Definitionsaverage speed = total distance / total time
velocity = displacement / time (unit: m/s)
Uniform velocity: equal displacements in equal intervals of time, in a fixed direction.
5 — Acceleration
- Acceleration — rate of change of velocity. A vector, unit m/s².
Accelerationa = (v − u) / t
u = initial velocity · v = final velocity · t = time
Retardation (deceleration) is negative acceleration — velocity decreasing. The dots in the panel bunch closer together.
6 — Distance–time graphs
Plot distance (y-axis) against time (x-axis). The gradient (slope) of the line gives the speed.
| Graph shape | Means |
|---|
| Horizontal line | at rest (speed = 0) |
| Straight sloping line | uniform (constant) speed |
| Curve getting steeper | accelerating |
7 — Velocity–time graphs
Plot velocity against time. Two powerful readings come straight off this graph:
Two key readingsslope of the line = acceleration (a)
area under the line = distance / displacement (S)
area = distance
A body reaches 20 m/s in 10 s from rest.
area = ½ × base × height = ½ × 10 × 20 = 100 m
8 — Equations of motion
For motion in a straight line with uniform acceleration, three equations connect the five quantities (u, v, a, t, S):
The three equations① v = u + a t
② S = u t + ½ a t²
③ 2 a S = v² − u²
Tip: list what you're given and what you want, then pick the equation that contains exactly those letters.
9 — Motion under gravity (free fall)
Near the Earth's surface, every freely-falling body accelerates downward at g ≈ 9.8 m/s² (often taken as 10 m/s² for quick work), regardless of its mass.
Replace a with gv = u + g t
h = u t + ½ g t²
2 g h = v² − u²
dropped from rest
u = 0, t = 3 s, g = 10
v = 0 + 10 × 3 = 30 m/s
h = ½ × 10 × 3² = 45 m
10 — Projectile motion
- Projectile — a body thrown into the air that then moves only under gravity. Its path is a parabola.
The motion splits into two independent parts: a constant horizontal velocity and a vertical motion under gravity.

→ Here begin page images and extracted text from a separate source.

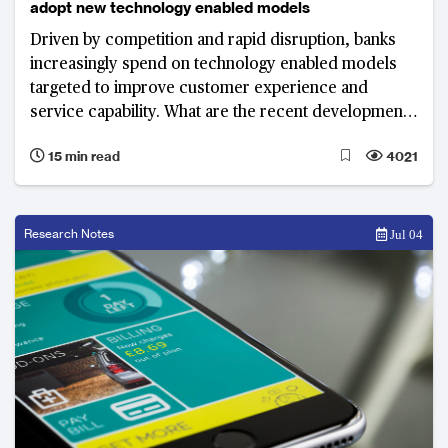
adopt new technology enabled models
Driven by competition and rapid disruption, banks
increasingly spend on technology enabled models
targeted to improve customer experience and
service capability. What are the recent developments
and top priorities of banks in 2018?
15 min read
4021
Research Notes
Jul 04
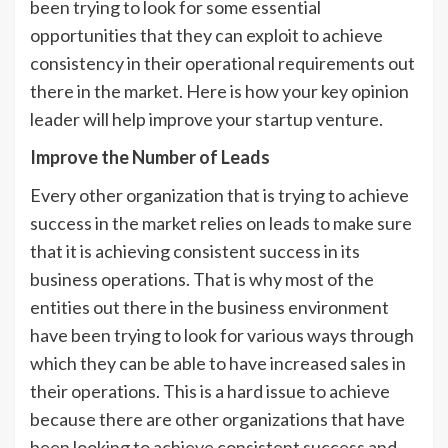
been trying to look for some essential
opportunities that they can exploit to achieve
consistency in their operational requirements out
there in the market. Here is how your key opinion
leader will help improve your startup venture.
Improve the Number of Leads
Every other organization that is trying to achieve
success in the market relies on leads to make sure
that it is achieving consistent success in its
business operations. That is why most of the
entities out there in the business environment
have been trying to look for various ways through
which they can be able to have increased sales in
their operations. This is a hard issue to achieve
because there are other organizations that have
been looking to achieve consistent success and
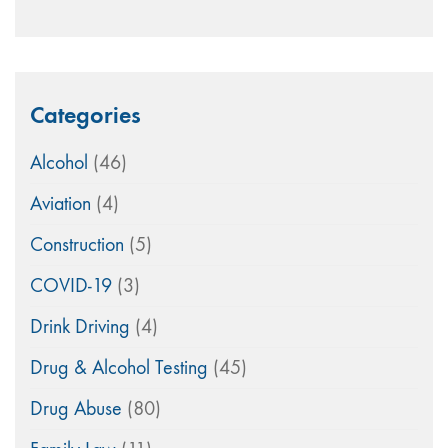
Categories
Alcohol
(46)
Aviation
(4)
Construction
(5)
COVID-19
(3)
Drink Driving
(4)
Drug & Alcohol Testing
(45)
Drug Abuse
(80)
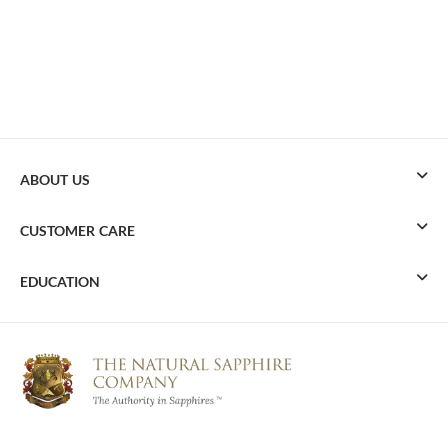
ABOUT US
CUSTOMER CARE
EDUCATION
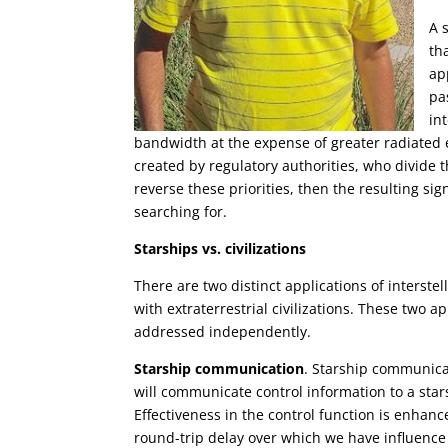
A 
th
ap
pa
in
bandwidth at the expense of greater radiated en
created by regulatory authorities, who divide
reverse these priorities, then the resulting si
searching for.
Starships vs. civilizations
There are two distinct applications of inters
with extraterrestrial civilizations. These two 
addressed independently.
Starship communication
. Starship communica
will communicate control information to a sta
Effectiveness in the control function is enhanc
round-trip delay over which we have influence 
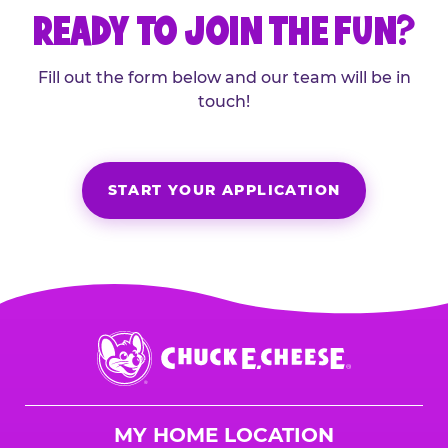
READY TO JOIN THE FUN?
Fill out the form below and our team will be in
touch!
START YOUR APPLICATION
Chuck
E.
Cheese
Logo
MY HOME LOCATION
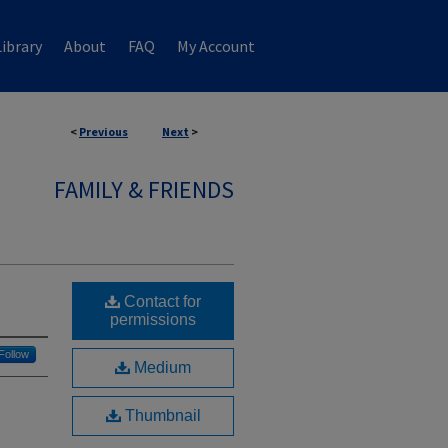
ibrary
About
FAQ
My Account
<
Previous
Next
>
FAMILY & FRIENDS
Contact for
permissions
Follow
Medium
Thumbnail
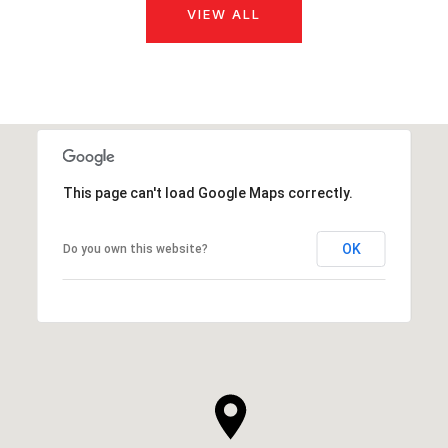
VIEW ALL
This page can't load Google Maps correctly.
OK
Do you own this website?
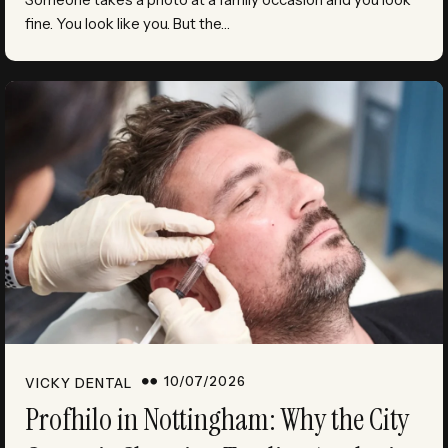
fine. You look like you. But the…
10/07/2026
VICKY DENTAL
Profhilo in Nottingham: Why the City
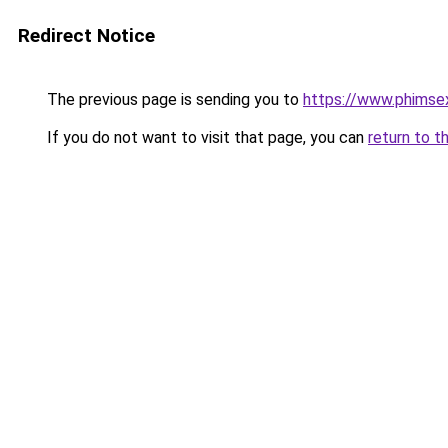
Redirect Notice
The previous page is sending you to
https://www.phimse
If you do not want to visit that page, you can
return to t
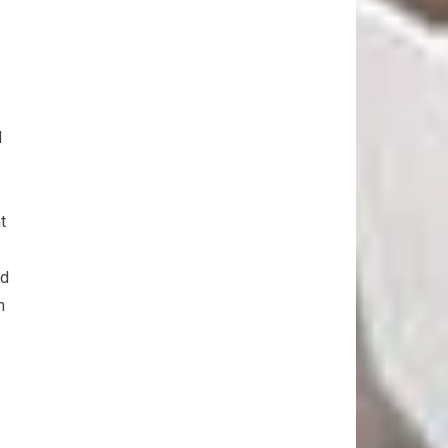
d
t
nd
n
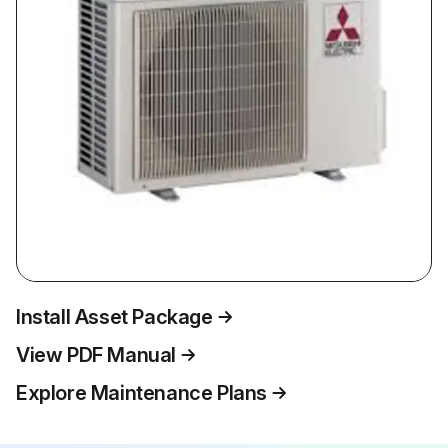
Install Asset Package
View PDF Manual
Explore Maintenance Plans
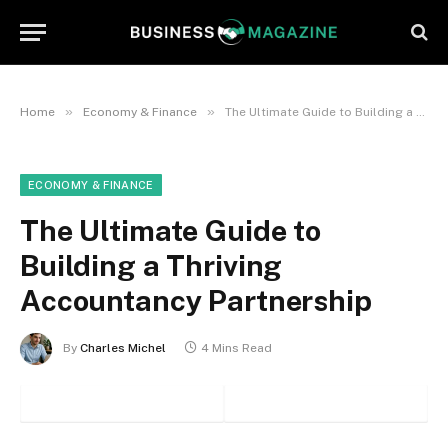
»
»
Home
Economy & Finance
The Ultimate Guide to Building a Thriving Accountancy Partnership
ECONOMY & FINANCE
The Ultimate Guide to
Building a Thriving
Accountancy Partnership
By
Charles Michel
4 Mins Read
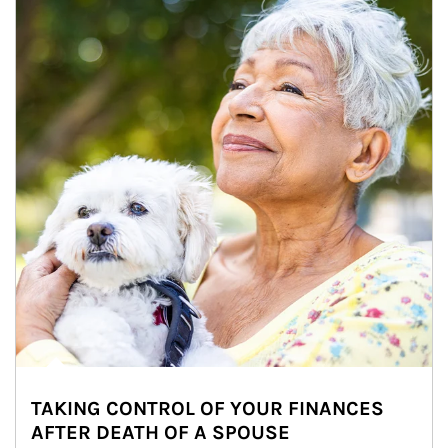
TAKING CONTROL OF YOUR FINANCES
AFTER DEATH OF A SPOUSE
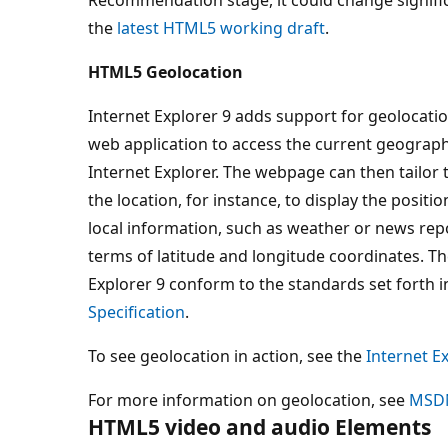
the
latest HTML5 working draft
.
HTML5 Geolocation
Internet Explorer 9 adds support for geolocati
web application to access the current geograph
Internet Explorer. The webpage can then tailor 
the location, for instance, to display the positi
local information, such as weather or news repo
terms of latitude and longitude coordinates. Th
Explorer 9 conform to the standards set forth i
Specification
.
To see geolocation in action, see the
Internet Ex
For more information on geolocation, see
MSD
HTML5 video and audio Elements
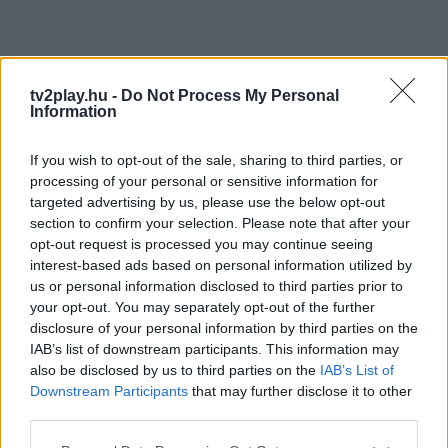
tv2play.hu -
Do Not Process My Personal
Information
If you wish to opt-out of the sale, sharing to third parties, or
processing of your personal or sensitive information for
targeted advertising by us, please use the below opt-out
section to confirm your selection. Please note that after your
opt-out request is processed you may continue seeing
interest-based ads based on personal information utilized by
us or personal information disclosed to third parties prior to
your opt-out. You may separately opt-out of the further
disclosure of your personal information by third parties on the
IAB’s list of downstream participants. This information may
also be disclosed by us to third parties on the
IAB’s List of
Downstream Participants
that may further disclose it to other
third parties.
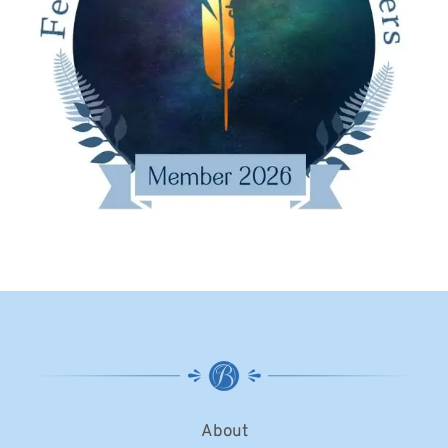
About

For launch speed u at angle θ (g down)Time of flight T = 2u sinθ / g
Max height H = u²sin²θ / 2g
Range R = u² sin2θ / g (max at θ = 45°)
Change the sliders in the live panel and press Launch to see the range and height respond.
11 — Worked numericals
Find the distance
A car starts from rest and accelerates at 2 m/s² for 6 s. How far does it travel?
u = 0, a = 2, t = 6
S = ut + ½at² = 0 + ½(2)(6²) = 36 m
Find the final velocity
A train moving at 15 m/s brakes at 3 m/s². What is its speed after 4 s?
u = 15, a = −3, t = 4
v = u + at = 15 + (−3)(4) = 3 m/s
Use the third equation
A bike accelerates from 10 to 20 m/s over 75 m. Find a.
2aS = v² − u² → a = (20² − 10²)/(2×75) = 2 m/s²
12 — Exam recap
- Rest & motion are relative to a frame of reference.
- Scalars (magnitude) vs vectors (magnitude + direction).
- Distance vs displacement; speed vs velocity.
- Acceleration a = (v − u)/t, unit m/s².
- Graphs: slope & area readings.
- Three equations of motion; free fall (g); projectiles.